Op grond van haar onderzoek overweegt en beslist de beroepscommissie als volgt.

1. De inhoud van de bestreden beslissing
De selectiefunctionaris heeft klagers verzoek tot overplaatsing naar de gevangenis Lelystad afgewezen.

2. De feiten
Klager is sedert 12 juli 2003 gedetineerd. Hij verblijft in de gevangenis Grave.

3. De standpunten
3.1. Klager heeft het beroep als volgt toegelicht.
Klager wil graag worden overgeplaatst omdat hij in Grave vijanden heeft, die hij elke dag ziet en tegenkomt. Klager heeft dit niet in het oorspronkelijke verzoek om overplaatsing vermeld omdat hij andere redenen had voor die overplaatsing. Die
overplaatsingsredenen waren kennelijk niet voldoende voor de selectiefunctionaris.
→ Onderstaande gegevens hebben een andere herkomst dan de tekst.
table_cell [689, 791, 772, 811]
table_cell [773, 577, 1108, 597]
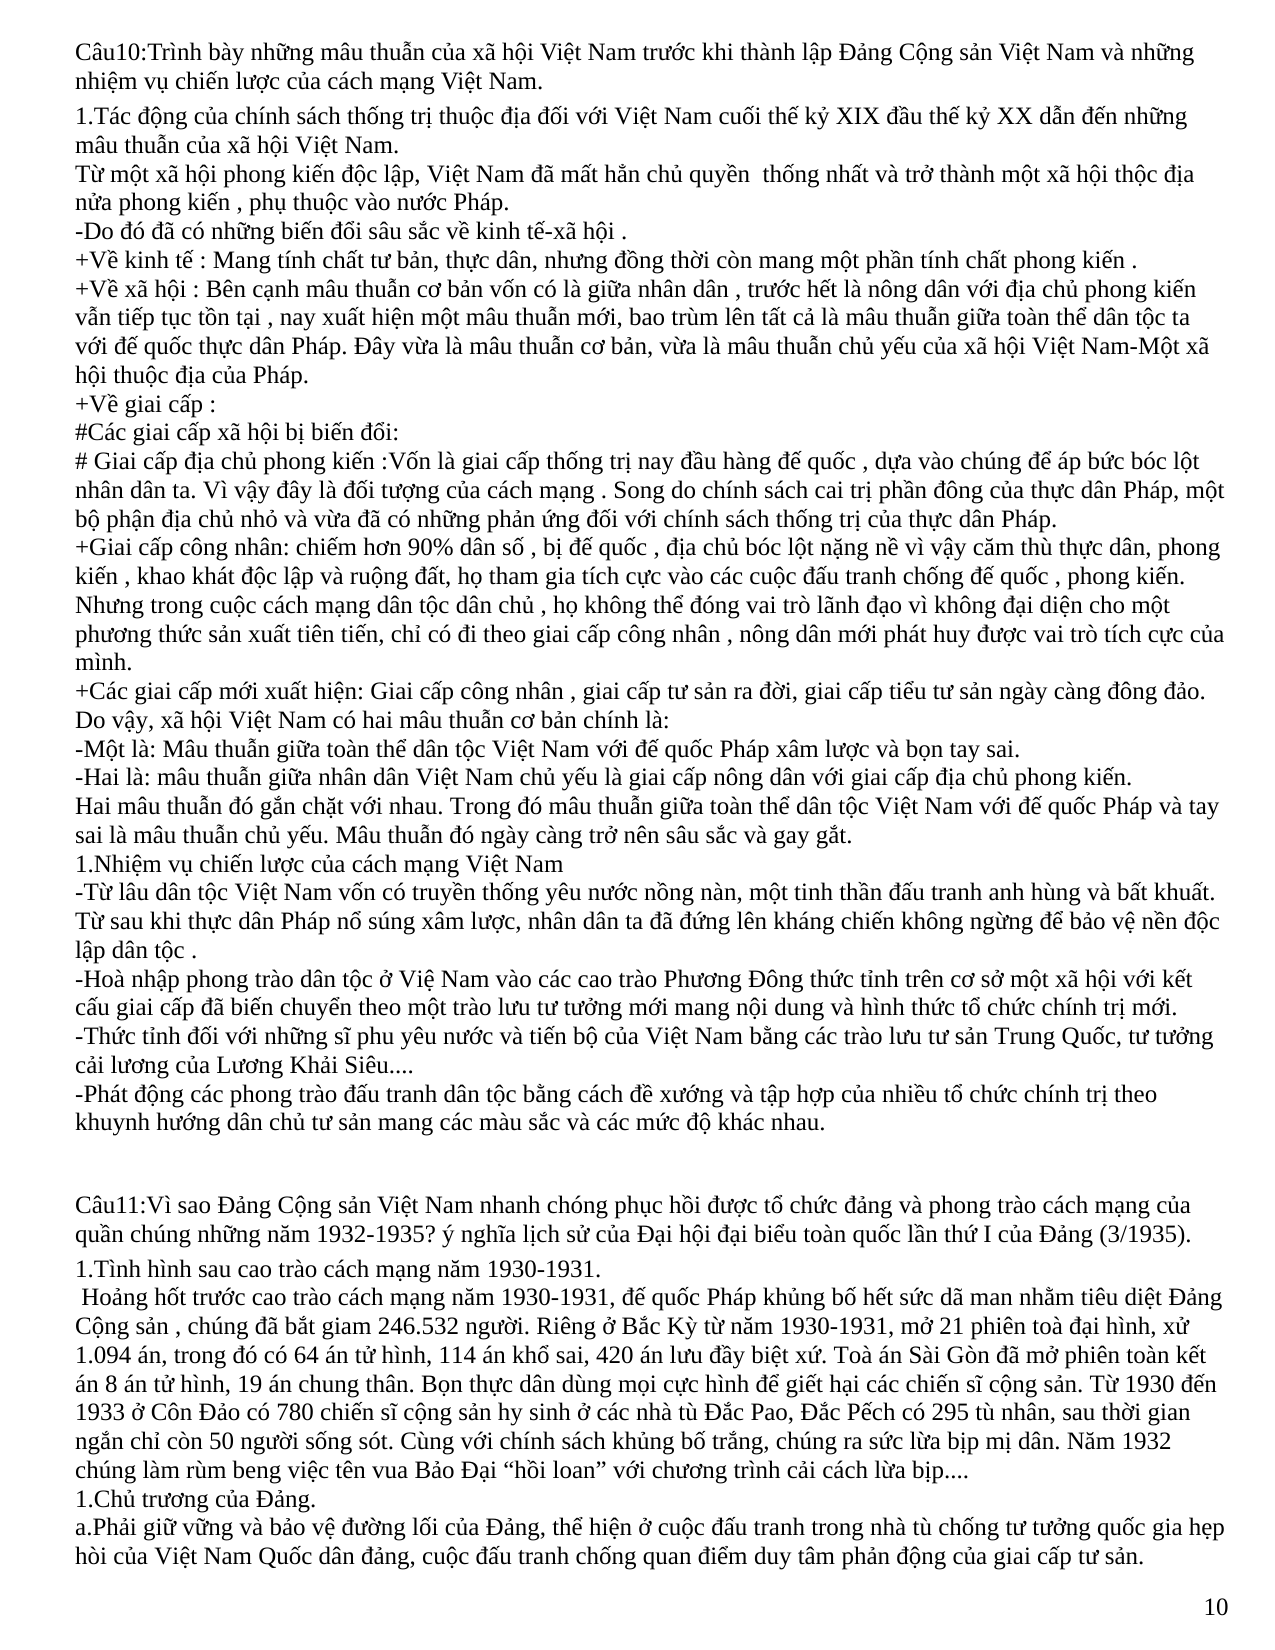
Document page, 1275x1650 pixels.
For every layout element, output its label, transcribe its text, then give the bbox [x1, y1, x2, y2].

3.2. De selectiefunctionaris heeft de afwijzing van genoemd verzoek als volgt toegelicht.
Klager heeft om overplaatsing verzocht naar de gevangenis Lelystad omdat zijn kinderen hem in Grave onvoldoende regelmatig kunnen bezoeken. Klager verbleef ten tijde van de behandeling van het verzoek om overplaatsing ongeveer acht maanden in Grave.
Beleid is om overplaatsingsverzoeken van langgestrafte gedetineerden niet binnen het jaar te honoreren, tenzij er aanwijsbare redenen voor zijn. Klager verbleef eerder in de penitentiaire inrichtingen Rijnmond in Rotterdam en heeft toen om
bezoektechnische redenen verzocht om overplaatsing naar de locatie De IJssel. De vraag is of de bezoekproblemen nu reden moeten zijn voor een overplaatsing. De directeur van de gevangenis Grave heeft twijfels over die bezoekproblematiek en hij
stelt dat het maar de vraag is of klagers kinderen, gelet op de aard van het door klager gepleegde delict, hem elders wel zullen bezoeken. Klager heeft vervolgens aangevoerd dat hij in de gevangenis Grave vijanden zou hebben, die hem het leven zuur
zouden maken. Bij navraag bij de gevangenis Grave bleek dit niet juist te zijn. Nu het overplaatsingsverzoek en het beroep onvoldoende zijn onderbouwd, ziet de selectiefunctionaris (vooralsnog) geen aanleiding voor een andere beslissing.

4. De beoordeling
Klager heeft in beroep aangevoerd dat hij in aanmerking zou moeten komen voor een overplaatsing naar de gevangenis Lelystad omdat hij in de gevangenis Grave vijanden zou hebben die hij daar met regelmaat tegen zou komen. Klager heeft die stelling niet
nader feitelijk onderbouwd terwijl een en ander ook niet aannemelijk wordt uit de inhoud van het selectieadvies van de directeur van de gevangenis Grave. Met betrekking tot de oorspronkelijke reden voor het overplaatsingsverzoek, betere
bezoekfaciliteiten voor zijn kinderen, heeft klager in beroep in het geheel geen nadere gronden of informatie naar voren gebracht. Het vorenstaande maakt dat klager zijn beroep onvoldoende feitelijk heeft onderbouwd. Dat maakt dat de op de onder 3.2
genoemde gronden gebaseerde beslissing van de selectiefunctionaris, bij afweging van alle in aanmerking komende belangen, niet onredelijk of onbillijk kan worden geacht. Het beroep zal daarom ongegrond worden verklaard.

5. De uitspraak
De beroepscommissie verklaart het beroep ongegrond.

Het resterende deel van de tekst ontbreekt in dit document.